People have expressed concern about how the ban will be enforced, according to Allen. She explained that she does not want the ban to be punitive, and said enforcement would be centered around voluntary compliance. Kevin Maguire, director of the Department of Public and Environmental Safety (DPES), which oversees TUPD, confirmed that enforcement would not be punitive.

“If DPES were to receive a call for service relative to a smoker in violation of a non-smoking law or policy, we would seek voluntary compliance from the person in violation, as we have no formal authority to enforce smoking laws,” Maguire told the Daily in an email. “Our students, faculty and staff could also assist if they were comfortable in doing so, by reminding the person in violation of the law/rules and asking that they smoke in designated areas only.”

DPES was approached by Tufts Tobacco Free in 2016 and agreed to assist with the initiative. When asked about how DPES can improve the practicality of the initiative, Maguire stated that collective responsibility is essential to successfully enforcing a future ban.

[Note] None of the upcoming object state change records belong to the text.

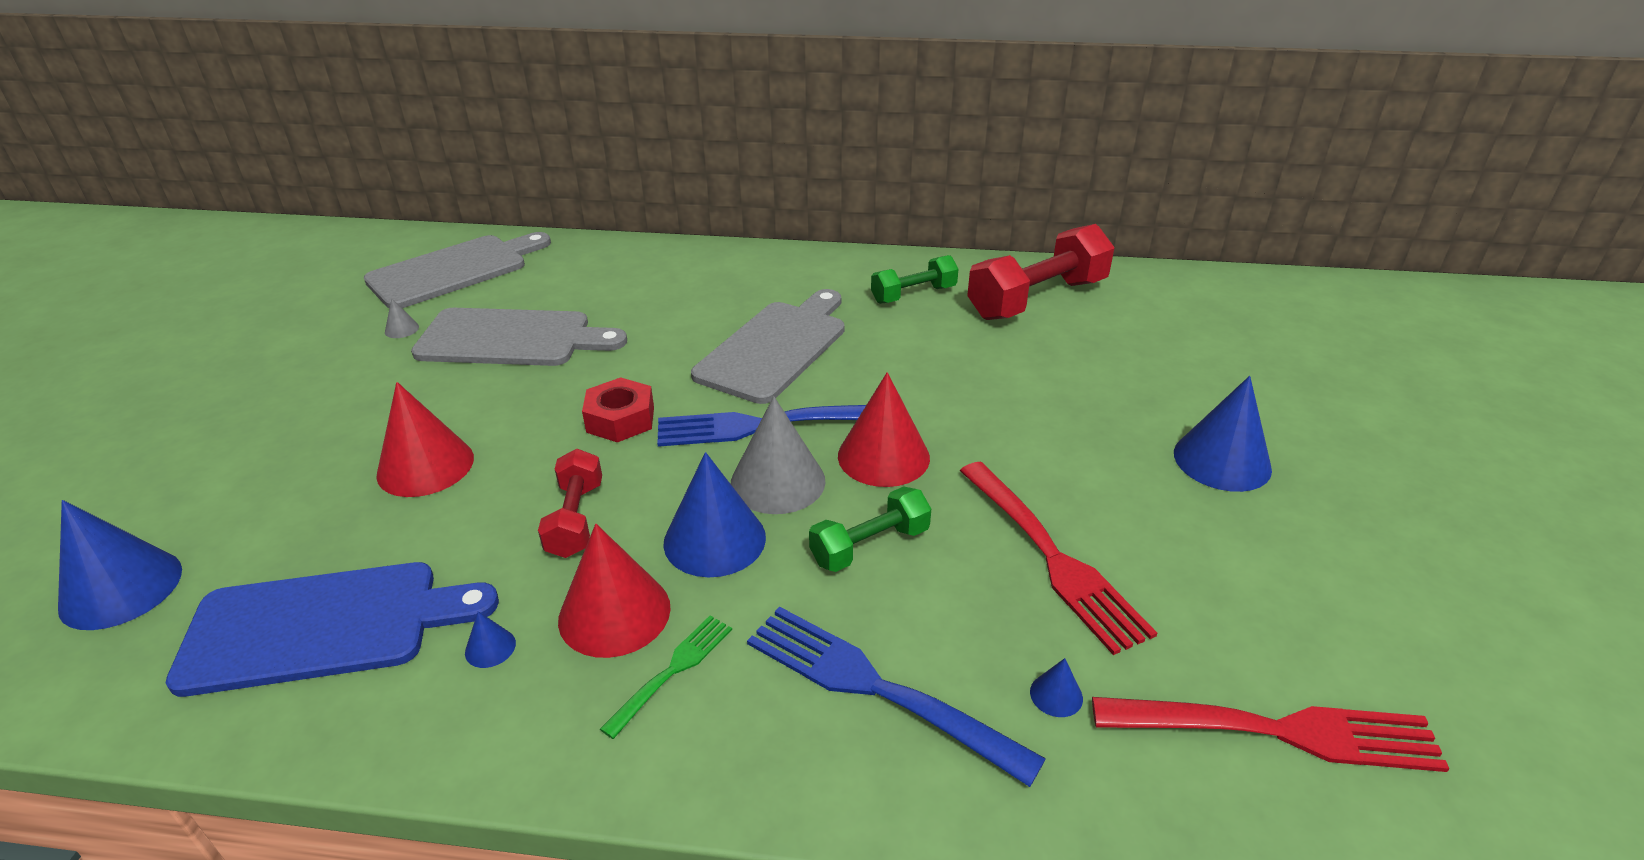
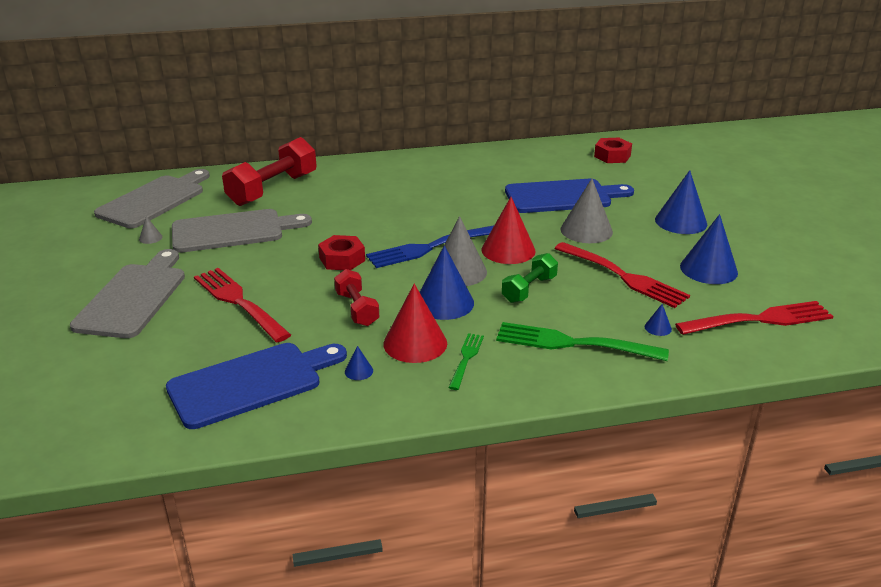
camera: 20 degrees left, 5 degrees down
blue cone [58,500,182,630] -> blue cone moved to [680,214,738,284]
red cone [376,382,474,497] -> red fork [194,268,291,342]
grey cutting board [691,289,845,404] -> grey cutting board moved to [70,249,185,338]
blue fork [747,607,1046,787] -> green fork [496,322,669,361]
green dumbbell [871,255,958,304] -> none
red dumbbell [967,224,1115,320] -> red dumbbell moved to [222,137,317,206]
none -> blue cutting board [505,179,634,213]
none -> grey cone [560,179,613,243]
none -> red nut [594,138,632,163]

“The practicality of this initiative depends on our entire community, not just one department. Students, faculty and staff have a responsibility to comply with policy made by the university,” Maguire wrote. “If a smoke-free policy were adopted, we would collectively create the expectation that both smokers and nonsmokers would cooperate in the implementation of the policy in an atmosphere of mutual respect and consideration.”

Tufts Tobacco Free has also been conducting research on how a tobacco ban has been enforced at other institutions, such as Northeastern University and the Tufts Boston campus, according to Allen.

First-year Eric Park said he is not opposed to the idea of a smoking ban for health purposes, but he noted that proponents of the policy should consider the rights of smokers such as himself, particularly by designating on-campus smoking areas.

“I think, in general, it’s a proposal for the whole good,” Park said, “But at the same time I think if they’re going to do it, they need a [more] detailed proposal.”

Jacqueline Cabral, a biology and community health major, supports the intention behind the ban but remains skeptical about its implementation.

“I can understand the intention behind this ban. Being a community health major, I understand that this type of intervention is theoretically the most effective [way] to reduce the effects of secondhand smoke. From this perspective, I actually support the ban,” Cabral, a sophomore, said.

However, Cabral believes resources for smoking assistance should be offered to marginalized communities with higher smoking rates, and that those communities need to be consulted.

“It must acknowledge those that will be marginalized by actually providing the resources needed or making areas where people can go and smoke,” Cabral said. “So maybe the next step should be to talk to different communities and see what they need and then implement that.”